Long before the Inca and then the Spanish conquered northern Ecuador in the 1400s and 1500s, the indigenous people of the Otavalo region were renowned as weavers and long-distance merchants. Otavalenos traveled far and wide selling textiles and other items made in their fertile land of lakes, green fields, and volcanos.
Today, that’s still true. If you meet an Ecuadoran somewhere in Europe or the Americas selling Andean clothing and crafts, chances are good that he or she is from the Otavalo area. Only now, trade goes the other way too. As tourism increases in Ecuador, visitors from around the world flock to the town of Otavalo for its craft market—which fills the central Plaza de Ponchos every day and spills out into the surrounding streets on Saturdays.
Many of the goods in the tourist market are made by machine in local factories (or, rumor has it, in China). But the villages around Otavalo are still dotted with artisan’s studios, where beautiful things are made by hand in traditional ways, using local resources. That is something we love to see. So on our last stop in Ecuador, we spent three days in Otavalo exploring its markets, craft workshops, and scenic landscapes.
On the outskirts of town, a once-grand hacienda house and textile factory have been turned into the Otavalan Living Museum (Museo Viviente Otavalango). Starting in the mid-1800s, the factory employed hundreds of indigenous workers in miserable conditions. After it closed, descendants of some of the workers pooled their money to buy the ruined buildings and turn them into a museum of the local Kichwa culture. It’s a quiet place, operating with very little money—an obvious labor of love.
When we visited, the son of one of the museum’s founders gave us a tour in wonderfully slow Spanish, with a little English mixed in. He showed us traditional clothing worn for Kichwa festivals, old agricultural tools and furniture (including a bed like the one his grandparents slept in and raised guinea pigs underneath), musical instruments, and hand looms. Older members of his family demonstrated traditional embroidery techniques and weaving with a backstrap loom. A small gift shop let us buy items made by the museum’s artisans to benefit both them and the museum project.
For a wider view of the region, we took a day tour called “Indigenous Villages and Lake Cuicocha” with the highly respected, community-based tour company Runatupari. With two local English-speaking guides, we visited villages and small workshops around Otavalo known for making intricate wool rugs, floor mats and baskets from lake reeds, jewelry from the ivory-like seeds of tagua palms, and a variety of musical instruments.
In recent decades, Otavalo has become famous for its folk music, featuring guitars, drums, and breathy reed and bamboo “pan pipes.” Many of the groups performing traditional Andean music on street corners and in concert halls around the world are Otavalenos.
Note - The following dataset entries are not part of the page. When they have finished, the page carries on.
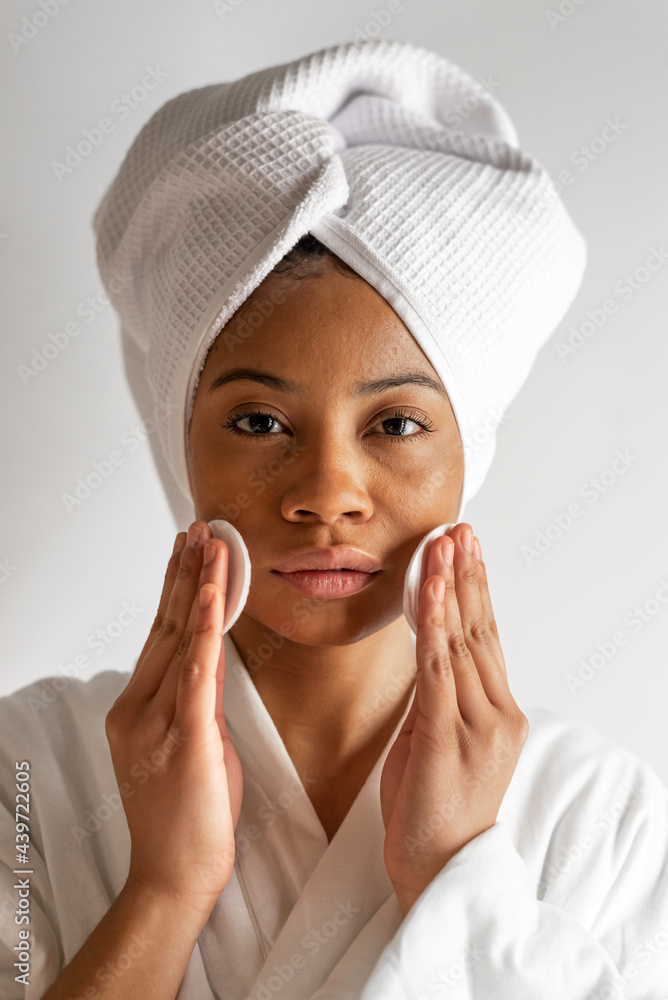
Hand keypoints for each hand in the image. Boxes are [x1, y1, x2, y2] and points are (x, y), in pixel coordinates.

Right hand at [104, 520, 242, 918]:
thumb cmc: (186, 816)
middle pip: (165, 626)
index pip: (160, 636)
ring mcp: (156, 722)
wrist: (174, 877)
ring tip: (210, 543)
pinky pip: (196, 672)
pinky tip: (212, 594)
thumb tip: (212, 656)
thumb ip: (197, 698)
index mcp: (137, 708)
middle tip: (198, 529)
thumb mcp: (193, 744)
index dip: (176, 590)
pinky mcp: (184, 738)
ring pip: (179, 638)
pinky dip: (204, 628)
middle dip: (184, 573)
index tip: (187, 553)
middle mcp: (138, 708)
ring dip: (198, 585)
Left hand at [380, 523, 528, 915]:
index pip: (486, 639)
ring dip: (452, 586)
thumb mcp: (437, 741)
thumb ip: (438, 696)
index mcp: (499, 713)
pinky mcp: (449, 738)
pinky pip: (439, 669)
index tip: (466, 550)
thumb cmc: (434, 810)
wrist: (439, 872)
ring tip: (446, 544)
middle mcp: (498, 713)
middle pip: (480, 630)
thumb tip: (427, 651)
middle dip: (468, 575)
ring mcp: (478, 726)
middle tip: (461, 529)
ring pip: (463, 641)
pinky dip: (435, 623)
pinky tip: (432, 589)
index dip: (475, 591)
Our tour also included visits to a park with a beautiful waterfall and to volcanic Lake Cuicocha, which is sacred to the indigenous community. For travelers like us, who rarely have their own transport, local tours are a great way to get out into the countryside. They’re also a good way to meet local people who can speak (or at least understand) enough English for us to have conversations about life in their area. One of our guides told us proudly about how he works on programs for kids—run through local radio stations and schools—to keep Kichwa language and culture alive.
Otavalo’s location is well suited to commerce and tourism. (The town is located midway between the capital city of Ecuador and the Colombian border, along the PanAmerican Highway, which runs the length of South America.) As a result, the area is becoming more prosperous. We were impressed by the clean, sturdy, well-organized municipal buildings constructed in the past few years to house Otavalo’s daily food market and the weekly livestock market.
The food market provided us with a vast array of fresh fruit and hearty chicken and potato stews. The livestock market offered us a fascinating day of people- and animal-watching, as Otavalenos bought and sold everything from tiny ducklings to cows and llamas.
As elsewhere in Ecuador, we were intrigued by local variations in the traditional clothing worn by indigenous women. In the Otalavo area, that clothing includes a white blouse colorfully embroidered on the sleeves and chest and a long, straight, plain wool skirt. The skirts are often wrapped so that the wording sewn into the end of a bolt of fabric—such as “Made in Britain” or “100 Percent Wool from Turkey”—is visible on the side as decoration.
Women generally also wear a plain wool “everything cloth,” which can be used as a head covering, as a shawl (tied around both shoulders or only one for a toga-like look), or as a carrier for everything from babies to newly purchased chickens. Both men and women traditionally wear their straight black hair long—men in a braid, women in a ponytail wrapped with a colorful woven band.
Women also typically wear necklaces of gold-colored beads. Our guides told us that the older a woman is or the more esteemed she is in her community, the greater the number of strands she wears.
Otavalo was even busier than usual when we were there because it was the season for municipal elections. Instead of the yard signs for candidates ubiquitous in the United States, people hang flags outside their homes with the symbol of the party they support.
Walking back to our guesthouse from dinner, we chanced on some election rallies and were pleased to see female candidates and to hear people espousing environmental messages. There, too, Otalvalo’s indigenous pride was evident. One candidate told the crowd, to loud approval, that although some people may say climate change isn’t important, we campesinos [farmers, country people] know otherwise.